Madreperla-nos já a lua futura, que outubra a gás
frio e dura prata. Nos lares, aurígneos gravetos
ourejarão o rubi e as assadas viandas, perto
de que algum tostado gato sonolento, nos pátios ventando.

Por enquanto não. De setembro as horas últimas
atiram-nos sedas e musselinas, fadas fados silvando
não estrídulos. Uma paz de vitória alguma toma
o sítio, sítio sendo ao que sombra deitamos,

nós, sombras de sombras. Tudo na cabeça me
outona folhas, falhas e filhas: matérias de pensar,
quando um setembro se me nos despede
até mais não ver, nem ser.

II

Acontece os cidadãos perderem o próprio nome,
volvendo-se furtivos animais acossados pela predação.
É pelo cair da folha: faz o coração de charco
de óptica água depressa cega da Queda.

Não digo isto com força de lei: é mais
como me sinto, urdindo o outono
dele as auriflamas decadentes.
É mais como ter frio ao sol.

De uma janela alta caem escalas de piano,
escarlatam sardinheiras quais domesticadas papoilas.
Vista de baixo, a volante pomba une os pontos
derradeiros do folhedo das tílias.

Na praça, coalham famílias
o soro que da ceia suma a hora.
Mais frio aqui dentro do que cá fora,
esqueço o meu nome, chama-me.

III

Chama-me, chama auriflama, que outoniza a vida
não ser primo nem vero: aves voando virão que verão
a ver no setembro que vai
o outubro que vem – ou não.

Nenhuma dor nisto, nem urgente euforia.
Brônzeos sinos só e sós, indiferentes
à eternidade e ao horário comercial.
Por finais de outubro, há já luzes de natal.

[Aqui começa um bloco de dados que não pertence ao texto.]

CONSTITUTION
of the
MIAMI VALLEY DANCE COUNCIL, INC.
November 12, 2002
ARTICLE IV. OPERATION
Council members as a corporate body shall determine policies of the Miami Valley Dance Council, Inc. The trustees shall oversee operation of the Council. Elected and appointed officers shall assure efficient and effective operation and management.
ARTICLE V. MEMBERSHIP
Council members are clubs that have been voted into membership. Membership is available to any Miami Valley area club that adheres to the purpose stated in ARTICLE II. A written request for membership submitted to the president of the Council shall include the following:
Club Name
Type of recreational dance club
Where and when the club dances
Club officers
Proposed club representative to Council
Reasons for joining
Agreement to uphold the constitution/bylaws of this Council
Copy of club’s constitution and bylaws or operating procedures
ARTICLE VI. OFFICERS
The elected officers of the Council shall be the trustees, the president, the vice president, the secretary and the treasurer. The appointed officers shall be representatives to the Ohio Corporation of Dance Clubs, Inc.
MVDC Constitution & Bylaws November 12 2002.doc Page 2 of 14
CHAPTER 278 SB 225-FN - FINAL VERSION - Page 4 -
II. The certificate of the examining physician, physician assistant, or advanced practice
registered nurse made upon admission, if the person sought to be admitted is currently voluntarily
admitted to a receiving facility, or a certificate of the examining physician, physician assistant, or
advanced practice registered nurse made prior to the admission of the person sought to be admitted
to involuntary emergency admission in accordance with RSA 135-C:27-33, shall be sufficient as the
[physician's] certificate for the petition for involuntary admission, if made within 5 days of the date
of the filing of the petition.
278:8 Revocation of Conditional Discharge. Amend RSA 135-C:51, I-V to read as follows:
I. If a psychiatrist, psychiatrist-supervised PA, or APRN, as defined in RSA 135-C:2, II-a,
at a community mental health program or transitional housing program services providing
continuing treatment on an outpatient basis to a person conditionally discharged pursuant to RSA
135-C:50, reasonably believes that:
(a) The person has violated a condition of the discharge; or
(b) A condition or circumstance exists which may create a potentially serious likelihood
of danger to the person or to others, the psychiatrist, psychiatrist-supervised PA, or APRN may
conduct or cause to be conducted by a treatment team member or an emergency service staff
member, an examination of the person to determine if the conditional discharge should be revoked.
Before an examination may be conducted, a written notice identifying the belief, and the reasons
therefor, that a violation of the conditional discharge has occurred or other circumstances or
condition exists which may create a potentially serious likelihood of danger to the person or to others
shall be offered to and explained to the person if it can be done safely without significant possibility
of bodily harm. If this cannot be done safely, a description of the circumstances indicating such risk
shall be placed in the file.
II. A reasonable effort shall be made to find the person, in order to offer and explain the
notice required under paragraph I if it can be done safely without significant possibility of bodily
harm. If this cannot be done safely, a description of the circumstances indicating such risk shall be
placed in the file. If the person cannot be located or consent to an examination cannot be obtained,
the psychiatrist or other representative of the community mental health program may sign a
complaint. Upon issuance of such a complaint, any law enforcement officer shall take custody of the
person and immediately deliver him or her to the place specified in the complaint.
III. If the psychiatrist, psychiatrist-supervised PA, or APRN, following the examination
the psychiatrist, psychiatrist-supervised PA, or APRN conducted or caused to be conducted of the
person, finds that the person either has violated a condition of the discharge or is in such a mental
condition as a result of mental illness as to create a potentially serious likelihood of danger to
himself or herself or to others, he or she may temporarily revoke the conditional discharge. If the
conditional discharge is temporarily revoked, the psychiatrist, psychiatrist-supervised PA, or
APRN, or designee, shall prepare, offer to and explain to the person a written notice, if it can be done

(Zénites, tântalos, sísifos e nadires
ouropugnam argênteas demandas.
Mais porém idos há do que há porvires:
possante é o passante rio, mas duplas as bandas.)

Resistamos um pouco ainda, ainda assim.
(Hospícios e prisões servem h’ora a sopa.)
Vistamo-nos de luz, é só mais um fim:
pérsica ametista, setembrina roupa.



ÚLTIMOS DÍSTICOS DESTE SETEMBRO

Confirmo as janelas velando a noite,
a noite volando quieta nas casas.

Confirmo a maravilha das cores, mas só de cor,
que a noite anoitece até a paleta da memória.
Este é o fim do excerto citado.